The OT quotation almost certainly comes from Hos 11:1, which refers to Israel’s exodus from Egypt. In what sense can Matthew mean that Jesus’ return to the land of Israel “fulfilled” this text? Four observations clarify the issue.
(1) Jesus is often presented in the NT as the antitype of Israel, or better, the typological recapitulation of Israel. For example, Jesus’ temptation after forty days of fasting recapitulated the forty years’ trial of Israel (see comments on 4:1-11). Pharaoh had to let Israel go because Israel was the Lord’s son (Ex 4:22-23). Thus it is only fitting that Jesus also come out of Egypt as God’s Son, for already by this time he has been presented as the messianic “son of David” and, by the virginal conception, the Son of God (see also 3:17).
(2) The verb “to fulfill” (GK G4444) has broader significance than mere one-to-one prediction (see comments on 5:17).
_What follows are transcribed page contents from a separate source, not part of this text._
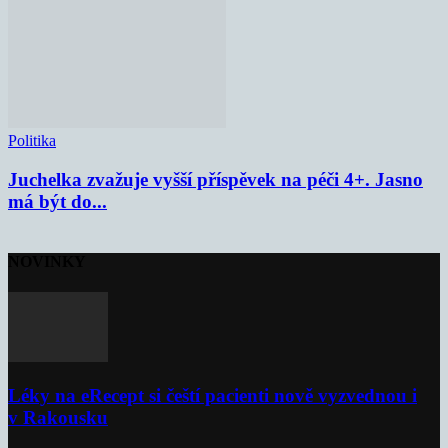
Politika
Juchelka zvažuje vyšší příspěvek na péči 4+. Jasno
má být do...
NOVINKY
Léky na eRecept si čeští pacienti nově vyzvednou i
v Rakousku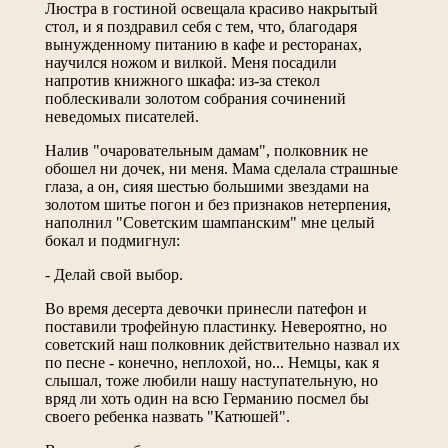
Люстра в гостиной освещала красиво накрытый
стол, и я поздравил себя с тем, что, благодаря
вынужденному питанию в кафе и ресторанах,
научился ножом и вилкой. Меня посадили
напротив книжного шкафа: из-за стекол
поблескивали золотом собрания сочинений
неведомых писателей.
Налив "очаровательным дамам", полковник не
обошел ни дочек, ни меня. Мама сделала страшные
глаза, а он, сияя шестью большими звездами на
золотом шитье погон и без признаков нетерпения,
наполнил "Советским шампанским" мне целый
бокал и подмигнул:
- Делай свой выбор.
Во время десерта девочки принесли патефон и
поставили трофейную пластинку. Невероятно, но
советский наш полковник действительно назвал их
по песне - конечно, неплохой, но... Немцы, как я
слышал, тоже любили нашу наступательную, но
вряд ли хоть один на всю Германию посмел бы
своего ребенка назвать "Катюшей".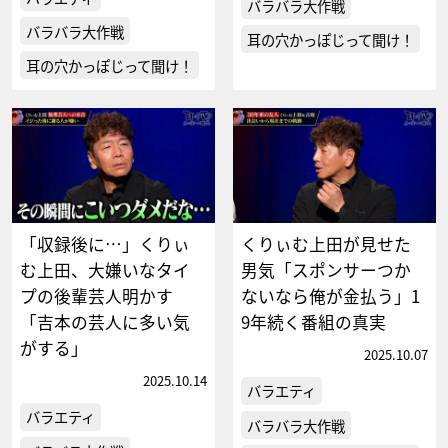
バラバラ大作戦
バラバラ大作戦
耳の穴かっぽじって聞け！
耳の穴かっぽじって聞け！
「収録後に…」くりぃ
くりぃむ上田が見せた
む上田、大嫌いなタイ
男気「スポンサーつか
プの後輩芸人明かす
ないなら俺が金払う」1
「吉本の芸人に多い気
9年続く番組の真実
がする」
2025.10.07
2025.10.14
バラエティ
バラエティ
バラバラ大作戦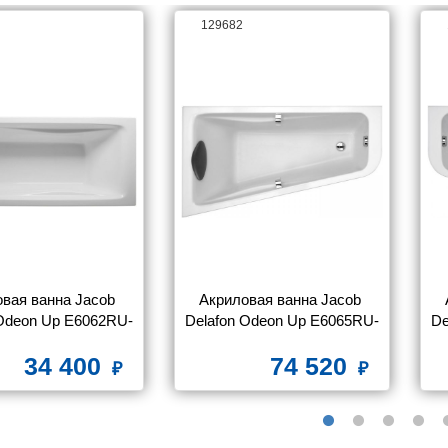
129682
вая ванна Jacob 
Акриловая ванна Jacob 
 Odeon Up E6062RU-
Delafon Odeon Up E6065RU-
De
0 170x75 С 
00 160x90 L
34 400
74 520
РСТИЯМИ ДЛЯ 
РУЧЕК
Not only in Matthew but elsewhere in the NT, the history and laws of the OT are perceived to have prophetic significance. Hebrews, for example, argues that the laws regarding the tabernacle and the sacrificial system were from the beginning designed to point toward the only Sacrifice that could really remove sin and toward the only Priest who could serve once and for all as the effective Mediator between God and humankind. “Fulfillment” must be understood against the background of such interlocking themes and their typological connections.
(3) It follows, therefore, that the NT writers do not think they are reading back into the OT things that are not already there germinally. Regarding v. 15, Hos 11 pictures God’s love for Israel. Although God threatens judgment and disaster, yet because he is God and not a man (11:9), he looks to a time when in compassion he will roar like a lion and his children will return to him (11:10-11). In short Hosea himself looks forward to a saving visitation by the Lord. The “son” language is part of this messianic matrix; insofar as that matrix points to Jesus the Messiah and insofar as Israel’s history looks forward to one who sums it up, in that sense Hos 11:1 looks forward to Jesus the Messiah. The NT writers insist that the OT can be rightly interpreted only if the entire revelation is kept in perspective as it is historically unfolded (e.g., Gal 3:6-14).
(4) If this interpretation of Mt 2:15 is correct, it follows that for Matthew Jesus himself is the locus of true Israel. This does not necessarily mean that God has no further purpose for racial Israel; but it does mean that the position of God’s people in the Messianic Age is determined by reference to Jesus, not race.